> _PROBLEM TO WORK ON_
Read the data below line by line and copy each one with "gjennom" in it.

Transcribed page contents
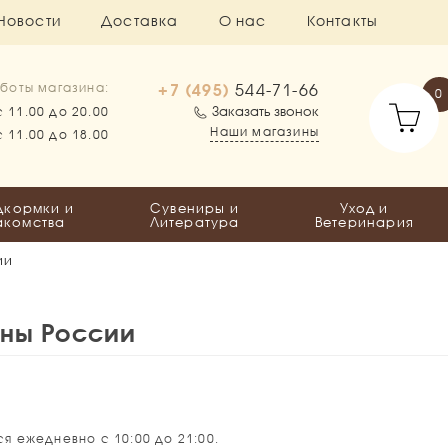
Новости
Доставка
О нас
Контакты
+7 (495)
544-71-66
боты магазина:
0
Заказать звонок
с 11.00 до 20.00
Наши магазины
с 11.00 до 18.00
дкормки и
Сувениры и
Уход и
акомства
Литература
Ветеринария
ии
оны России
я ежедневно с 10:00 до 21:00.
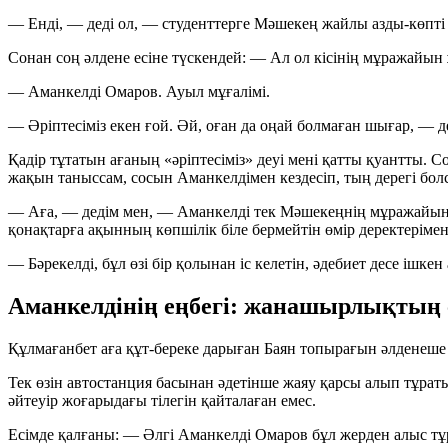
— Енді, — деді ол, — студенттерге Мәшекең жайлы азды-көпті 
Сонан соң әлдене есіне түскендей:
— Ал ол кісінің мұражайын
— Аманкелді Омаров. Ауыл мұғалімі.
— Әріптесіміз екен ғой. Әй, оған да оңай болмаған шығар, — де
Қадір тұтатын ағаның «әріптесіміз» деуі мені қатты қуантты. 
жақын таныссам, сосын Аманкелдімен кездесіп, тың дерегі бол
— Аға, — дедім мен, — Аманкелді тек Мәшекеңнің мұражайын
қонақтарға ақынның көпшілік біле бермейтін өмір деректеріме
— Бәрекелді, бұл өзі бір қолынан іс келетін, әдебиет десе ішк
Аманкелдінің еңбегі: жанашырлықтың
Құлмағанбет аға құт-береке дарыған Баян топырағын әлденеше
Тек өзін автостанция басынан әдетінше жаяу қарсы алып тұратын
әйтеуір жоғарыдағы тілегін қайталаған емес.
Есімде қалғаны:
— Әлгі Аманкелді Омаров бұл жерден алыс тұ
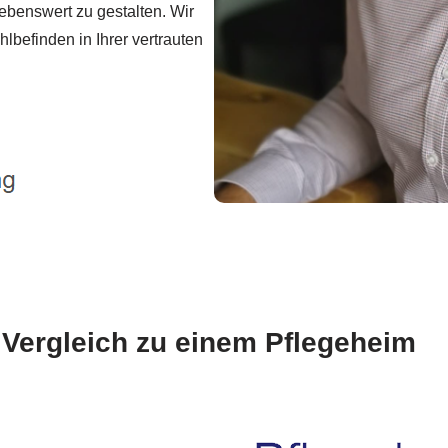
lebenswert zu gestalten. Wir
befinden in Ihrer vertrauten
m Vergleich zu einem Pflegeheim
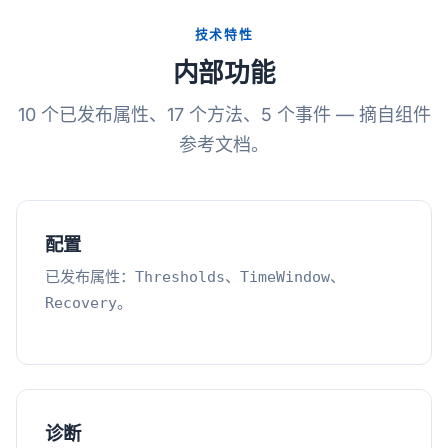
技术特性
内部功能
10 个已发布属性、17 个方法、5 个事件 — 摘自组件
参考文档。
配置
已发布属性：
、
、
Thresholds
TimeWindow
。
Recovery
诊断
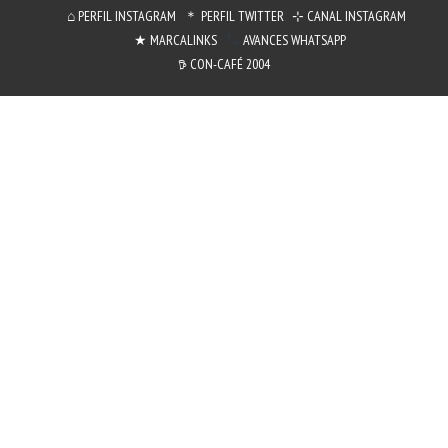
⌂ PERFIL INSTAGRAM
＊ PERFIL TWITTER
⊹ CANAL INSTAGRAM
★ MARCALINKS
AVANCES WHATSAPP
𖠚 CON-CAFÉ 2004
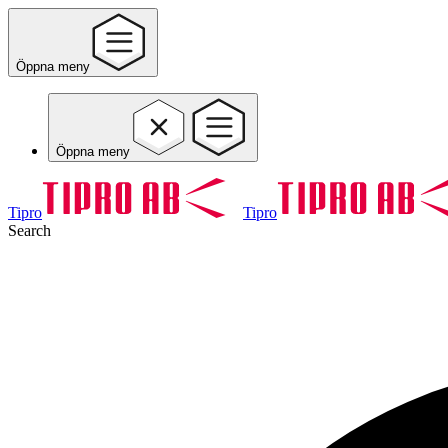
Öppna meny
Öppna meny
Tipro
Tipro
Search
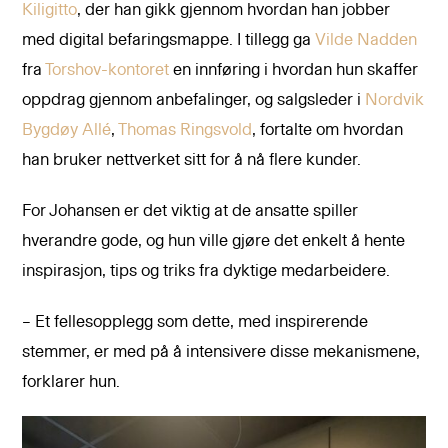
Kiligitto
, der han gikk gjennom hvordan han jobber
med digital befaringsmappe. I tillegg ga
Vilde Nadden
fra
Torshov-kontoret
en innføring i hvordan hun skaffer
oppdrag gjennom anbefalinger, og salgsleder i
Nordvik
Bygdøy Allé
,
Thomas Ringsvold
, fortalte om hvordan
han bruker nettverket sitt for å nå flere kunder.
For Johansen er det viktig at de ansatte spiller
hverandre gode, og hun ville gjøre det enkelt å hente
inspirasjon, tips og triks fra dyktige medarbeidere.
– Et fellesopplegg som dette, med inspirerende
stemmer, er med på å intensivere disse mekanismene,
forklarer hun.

--

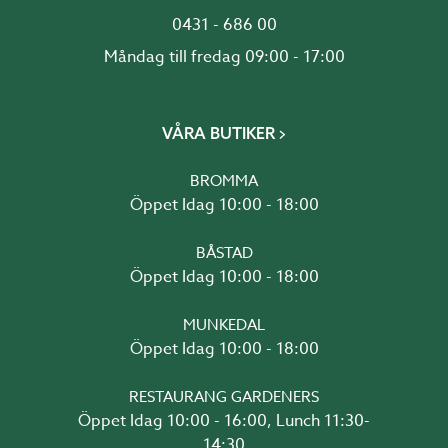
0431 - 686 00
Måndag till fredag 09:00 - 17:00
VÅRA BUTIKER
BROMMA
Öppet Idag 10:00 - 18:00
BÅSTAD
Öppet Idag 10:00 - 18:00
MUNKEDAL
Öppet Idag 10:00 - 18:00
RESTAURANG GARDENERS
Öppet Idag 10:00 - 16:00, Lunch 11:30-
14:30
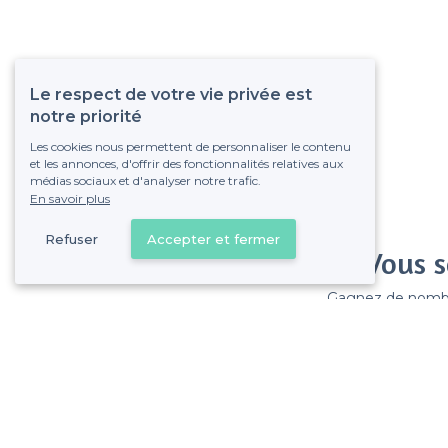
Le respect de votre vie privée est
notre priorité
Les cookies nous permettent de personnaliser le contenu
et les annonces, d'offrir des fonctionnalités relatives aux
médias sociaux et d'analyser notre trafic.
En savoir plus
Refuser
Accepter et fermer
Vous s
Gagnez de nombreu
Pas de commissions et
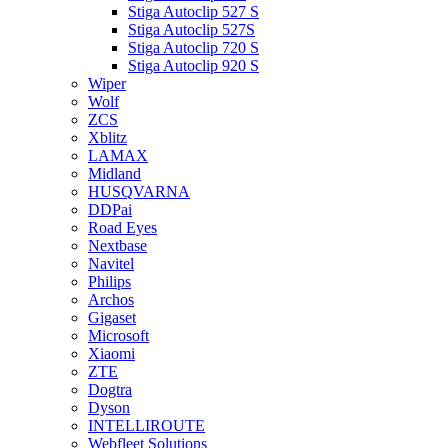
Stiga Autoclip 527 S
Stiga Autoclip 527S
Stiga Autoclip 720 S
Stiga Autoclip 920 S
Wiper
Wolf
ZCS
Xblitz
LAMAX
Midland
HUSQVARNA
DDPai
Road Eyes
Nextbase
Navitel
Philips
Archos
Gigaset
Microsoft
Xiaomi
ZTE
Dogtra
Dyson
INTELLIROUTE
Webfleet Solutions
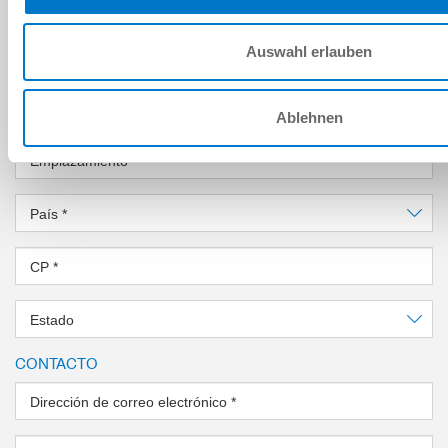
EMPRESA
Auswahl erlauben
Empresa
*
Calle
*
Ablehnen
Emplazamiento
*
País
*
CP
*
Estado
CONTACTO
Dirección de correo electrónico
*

> _RESPONSE AREA_
, der han gikk gjennom hvordan han jobber
oppdrag gjennom anbefalinger, og salgsleder i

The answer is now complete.